The ADP is a key part of the UNFCCC process, ensuring a protocol with legal force is constructed by 2015. However, there are also urgent measures that need to be taken before 2020 in order to ensure health impacts of climate change are minimised and health co-benefits realised. Thus, during these 2 weeks the IFMSA delegation will be working with other organizations dealing with health and climate change including the WHO, YOUNGO and in order to reinforce the message that the health impacts of climate change will be very costly and that action promoting health can have tremendous co-benefits on our environment and can contribute to mitigate climate change.
This comes at a time when the impacts of climate change are more stark than ever, with the recent earthquake in Nepal, which killed over 8000 people, being attributed to melting glaciers and changing weather patterns disrupting the integrity of the Earth’s structure. Although most earthquakes are not climate related, climate change is also a major driver of droughts in California, Brazil, Vietnam, New Zealand, sub-saharan Africa and Australia, which have destroyed agricultural livelihoods and threatened food and water security for millions of people. Extreme weather events have been linked to conflict and migration in Sudan and Syria, and rising sea levels are a constant reminder that Pacific Island communities and low lying countries are at high risk of devastating flooding. These impacts are only going to get worse, thus it is critical that adequate adaptation measures are put in place for those already suffering the impacts of climate change.

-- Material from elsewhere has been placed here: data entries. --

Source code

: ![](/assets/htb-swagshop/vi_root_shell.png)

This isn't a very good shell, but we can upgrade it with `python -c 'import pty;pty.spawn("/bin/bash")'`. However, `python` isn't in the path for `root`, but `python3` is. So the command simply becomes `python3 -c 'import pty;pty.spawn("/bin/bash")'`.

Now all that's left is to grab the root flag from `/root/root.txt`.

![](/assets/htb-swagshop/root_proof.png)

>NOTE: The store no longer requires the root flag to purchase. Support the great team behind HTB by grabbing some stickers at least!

There are many opportunities within the negotiating text to put public health at the forefront of adaptation and mitigation measures and we hope that the outcome of ADP2.9 will ensure health is a leading priority in constructing a meaningful global agreement in Paris.
Meet the delegation…
Arthur Mello has just graduated from medical school a few months ago, and has great experience working in public health on the nationa level in his home country, Brazil. He is IFMSA Liaison Officer for Public Health Issues and is the head of IFMSA delegation to UNFCCC ADP2.9.
Eleanor Dow is a medical student at the University of Edinburgh and has just completed a BSc in International Public Health Policy. She is one of the coordinators of Healthy Planet UK, which is an affiliate of Medsin UK and has been working particularly on fossil fuel divestment over the past year, both with UK health institutions and universities.
Michaela Franzén Malmros is a MD/phD student at the Karolinska Institutet in Stockholm and holds the positions NMO President of IFMSA-Sweden and Vice President of IFMSA-Stockholm within International Federation of Medical Students’ Associations (IFMSA).
Diogo Martins is medical student from Portugal. He currently holds the position of IFMSA Liaison Officer to UNESCO, and has been the head of IFMSA Delegation to the previous ADP Session earlier this year in February 2015 in Geneva.
Yassen Tcholakov is a medical student from Montreal and has a Master of International Health from the University of Copenhaguen. He has previously worked with the World Health Organization Climate Change and Health Unit and has been attending UNFCCC ADP2.8 Session.